Elle s’étendit sur lui, fermant de sa main sa bouche :

— Eh ! mon petit canard ; gardien de mon cœur ; tu cries comme une truie qu’on saigne. Paix ! Paix ! nous ne te voulons pas du mal, au contraire, mon mignon. Entends-tu, là-bas à la chapelle, les voix des pauvresses ? Elles chantent tes noces avec les filles du grand chemin. Et nous ne sommes pas trop déchirées aux épines des buissons. Si nos loques sont noires et sales et la peau de nos faces brunie, le corps vaut celui des ladies ; regarde…

Elle le pressait la femelle, s’agitait et bientôt une clameur sortie de vingt bouches annonça la défaite du mâle.

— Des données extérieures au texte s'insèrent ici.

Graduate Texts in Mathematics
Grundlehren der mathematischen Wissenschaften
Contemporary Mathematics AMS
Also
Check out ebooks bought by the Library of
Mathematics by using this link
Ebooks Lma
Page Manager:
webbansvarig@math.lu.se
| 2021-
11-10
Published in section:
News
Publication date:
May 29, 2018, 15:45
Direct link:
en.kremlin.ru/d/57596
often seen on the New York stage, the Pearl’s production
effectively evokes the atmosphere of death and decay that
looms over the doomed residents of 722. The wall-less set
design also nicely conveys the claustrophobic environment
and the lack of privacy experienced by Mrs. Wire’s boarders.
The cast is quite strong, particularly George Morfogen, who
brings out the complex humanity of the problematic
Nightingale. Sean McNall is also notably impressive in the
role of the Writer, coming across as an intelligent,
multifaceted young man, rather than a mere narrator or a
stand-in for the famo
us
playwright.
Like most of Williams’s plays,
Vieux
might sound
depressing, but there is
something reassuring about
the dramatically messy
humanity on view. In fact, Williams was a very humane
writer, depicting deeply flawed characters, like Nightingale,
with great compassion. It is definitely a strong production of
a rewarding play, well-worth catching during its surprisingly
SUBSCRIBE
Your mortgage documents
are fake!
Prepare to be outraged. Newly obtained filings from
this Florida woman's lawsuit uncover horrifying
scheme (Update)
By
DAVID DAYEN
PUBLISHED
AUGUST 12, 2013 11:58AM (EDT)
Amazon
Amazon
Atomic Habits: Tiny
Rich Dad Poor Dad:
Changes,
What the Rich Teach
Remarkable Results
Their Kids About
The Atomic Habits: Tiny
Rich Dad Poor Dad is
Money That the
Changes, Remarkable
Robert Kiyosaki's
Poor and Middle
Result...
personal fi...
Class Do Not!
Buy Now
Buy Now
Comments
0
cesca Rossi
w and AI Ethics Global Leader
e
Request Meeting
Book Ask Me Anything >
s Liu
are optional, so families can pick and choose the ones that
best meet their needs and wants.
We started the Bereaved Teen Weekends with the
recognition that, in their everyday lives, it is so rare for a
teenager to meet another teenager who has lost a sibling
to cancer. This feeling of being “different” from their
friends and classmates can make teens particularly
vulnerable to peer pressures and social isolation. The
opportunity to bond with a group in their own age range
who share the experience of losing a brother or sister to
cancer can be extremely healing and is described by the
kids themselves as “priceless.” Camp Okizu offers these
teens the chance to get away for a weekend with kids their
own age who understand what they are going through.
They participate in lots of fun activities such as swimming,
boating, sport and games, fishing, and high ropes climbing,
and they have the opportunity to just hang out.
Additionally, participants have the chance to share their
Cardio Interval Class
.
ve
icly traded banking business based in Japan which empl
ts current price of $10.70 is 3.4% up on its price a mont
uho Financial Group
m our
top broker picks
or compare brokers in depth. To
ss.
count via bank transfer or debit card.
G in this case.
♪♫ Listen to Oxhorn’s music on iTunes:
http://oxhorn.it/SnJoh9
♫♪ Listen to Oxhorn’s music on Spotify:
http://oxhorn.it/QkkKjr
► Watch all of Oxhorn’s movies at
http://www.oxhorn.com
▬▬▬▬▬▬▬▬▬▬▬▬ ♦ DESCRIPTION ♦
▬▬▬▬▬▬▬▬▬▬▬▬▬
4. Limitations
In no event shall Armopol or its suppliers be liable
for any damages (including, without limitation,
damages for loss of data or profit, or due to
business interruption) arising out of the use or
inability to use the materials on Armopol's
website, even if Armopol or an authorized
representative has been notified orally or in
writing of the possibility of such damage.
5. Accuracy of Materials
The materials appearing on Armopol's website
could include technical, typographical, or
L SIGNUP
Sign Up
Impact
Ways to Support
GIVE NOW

Et lorsque furieux et honteux il eut rajusté le désordre de sa mise, se conformant à la règle écrite en tout endroit réservé aux hommes par la décente municipalité : « Please adjust your dress before leaving » les femmes lui crièrent en riant : « Maintenant, va te plaindre ! »

Et c’est pourquoi le lendemain après la tâche, tramps et trampesses s’en allèrent paisiblement chacun de leur côté, et le promeneur étonné put entendre leurs éclats de rire le long des fossés ou des haies du chemin.

C’est là que je recueillis cette histoire, dans les bruyères de Shooters-Hill, car ni dans les overseers, ni les vestrymen ni les guardians des pauvres, ni le master du workhouse, ni la police de Croydon, ni les officiers de l’Union, n’ont jamais rien su de la révolte des tramps.